Trecho da página
______________________________
‘Poderia facilmente ter sido descartada por alguém da indústria que pensa: ‘Ah, nenhum jovem vai querer ouvir isso”, diz cantora de 26 anos. Leia entrevista. Quem é Laufey, cantora islandesa que une bossa nova, pop e jazz
A islandesa Laufey se mostra orgulhosa ao dizer que apresentou bossa nova a uma legião de novinhos que até então desconheciam o gênero. Ao unir bossa com jazz e pop, suas músicas conquistam cada vez mais adolescentes pelo mundo — especialmente as garotas. E tudo isso graças ao TikTok, garante ela em entrevista ao g1.
“Eu não cresci em cidade grande, ou cercada por pessoas famosas para mostrarem como eu poderia construir minha carreira. Tudo o que tive foi o TikTok. Com ele, conquistei um público que acreditou em mim o suficiente para me trazer até aqui”, diz a cantora.
______________________________
Conjunto de itens
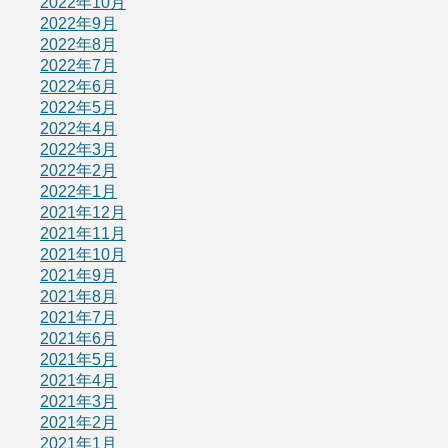
2022年10月
2022年9月
2022年8月
2022年7月
2022年6月
2022年5月
2022年4月
2022年3月
2022年2月
2022年1月
2021年12月
2021年11月
2021年10月
2021年9月
2021年8月
2021年7月
2021年6月
2021年5月
2021年4月
2021年3月
2021年2月
2021年1月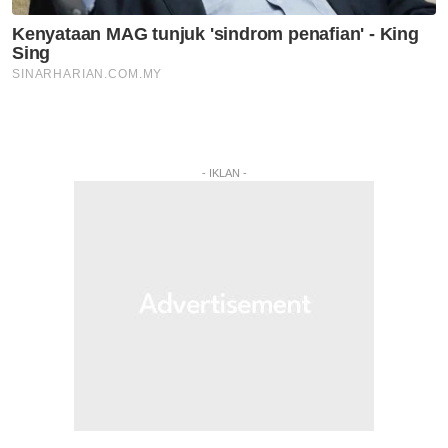
- IKLAN -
______________________________
Enunciado
Você consegue copiar na íntegra, sem nenhuma alteração, o trecho da página sobre a cantora Laufey?

Exercício resolvido
‘Poderia facilmente ter sido descartada por alguém da indústria que pensa: ‘Ah, nenhum jovem vai querer ouvir isso”, diz cantora de 26 anos. Leia entrevista. Quem é Laufey, cantora islandesa que une bossa nova, pop e jazz
A islandesa Laufey se mostra orgulhosa ao dizer que apresentou bossa nova a uma legião de novinhos que até então desconheciam o gênero. Ao unir bossa com jazz e pop, suas músicas conquistam cada vez mais adolescentes pelo mundo — especialmente as garotas. E tudo isso graças ao TikTok, garante ela em entrevista ao g1.
“Eu não cresci em cidade grande, ou cercada por pessoas famosas para mostrarem como eu poderia construir minha carreira. Tudo o que tive foi o TikTok. Com ele, conquistei um público que acreditou em mim o suficiente para me trazer até aqui”, diz a cantora.